Clothing was really junky for mushers. I could make something better. But I had to ask, Do I have the energy? When I was first sick, I couldn’t sew for 15 minutes. I would be so exhausted. Anybody that has ever dealt with chronic fatigue, knows if you either overdo yourself physically or mentally, you’ll crash, and you can crash for a day, or weeks, or months. Ten years in, that was probably the hardest thing I ever did, retraining myself how to recreate without exhausting myself, because it went so against everything in my personality. Whether it was skiing or kayaking or working on an art project, it was 24-7 until I crashed.

It was like, No, you’re gonna sew for 15 minutes and then you’re gonna walk away. Now you’re gonna sew for 30 minutes, you’re gonna walk away. You need to put it away at night and pick it up again.

Dr. Denton at Alaska Alternative Medicine Center saved my life. She said, "You were 17 years getting in here, plan on at least 12 getting out, because you can’t go out too fast. You’ll fall down." She was right. And my energy came back.

Within a year of that, Thor walked through the door with this dead boat from these trips that he’d done. And he asked me, "Can you build me a boat?"
Pack rafts are boats designed to fit into a backpack. Building a pack raft is much closer to making clothing than it is to making boats. It really is a sewing technology.

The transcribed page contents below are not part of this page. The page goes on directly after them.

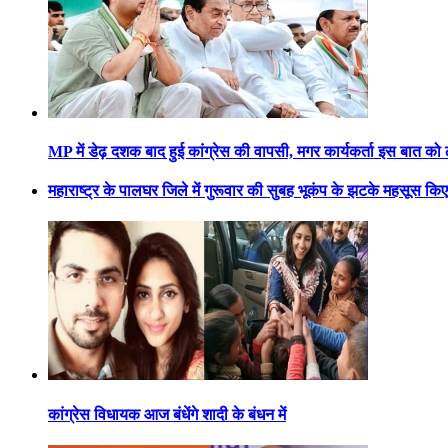
MP में डेढ़ दशक बाद हुई कांग्रेस की वापसी, मगर कार्यकर्ता इस बात क
महाराष्ट्र के पालघर जिले में गुरूवार की सुबह भूकंप के झटके महसूस कि
कांग्रेस विधायक आज बंधेंगे शादी के बंधन में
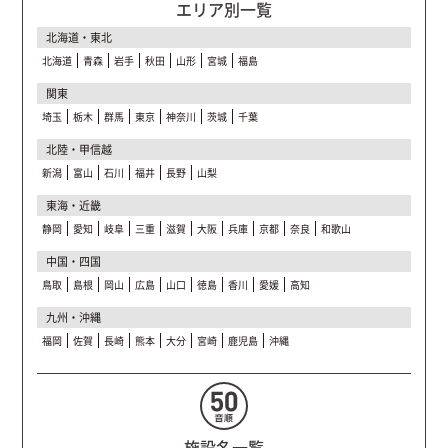
エリア別一覧
北海道・東北
北海道
青森
岩手
秋田
山形
宮城
福島
関東
埼玉
栃木
群馬
東京
神奈川
茨城
千葉
北陸・甲信越
新潟
富山
石川
福井
長野
山梨
東海・近畿
静岡
愛知
岐阜
三重
滋賀
大阪
兵庫
京都
奈良
和歌山
中国・四国
鳥取
島根
岡山
広島
山口
徳島
香川
愛媛
高知
九州・沖縄
福岡
佐賀
長崎
熊本
大分
宮崎
鹿児島
沖縄
施設名一覧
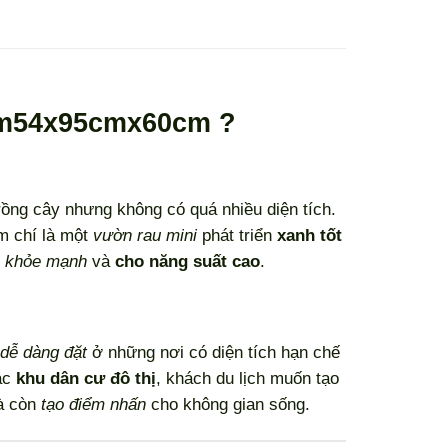
1m54x95cmx60cm ?
ồng cây nhưng không có quá nhiều diện tích.
m chí là một
vườn rau mini
phát triển
xanh tốt
y
khỏe mạnh
và
cho năng suất cao
.
dễ dàng đặt
ở những nơi có diện tích hạn chế
các
khu dân cư đô thị
, khách du lịch muốn tạo
 còn
tạo điểm nhấn
cho không gian sống.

You talk about times in your life when light bulbs go off. It was like, This is everything that I’ve ever cared about. All that I thought I had lost, and all that I thought was useless, just absolutely came and jumped in the basket. It was like the door just opened and said, "Walk."

I could never have run or become Alpacka had I not done that. I needed those years to retool myself to do what eventually came out to be that this is what you’re gonna do, girl.

I used to run the whole business, and thankfully now I don’t have to. I just design boats. I’m back in that element that I really care about, that it all comes down to, How good of a boat can you make? Not how beautiful a boat, but what’s the best boat you can come up with? And that’s way more interesting to my soul and to how I work.

I am so blessed to have had that second chance. If that had come ten years earlier, I would have still been too sick to do anything about it. And this time around is so much more enjoyable than the first time.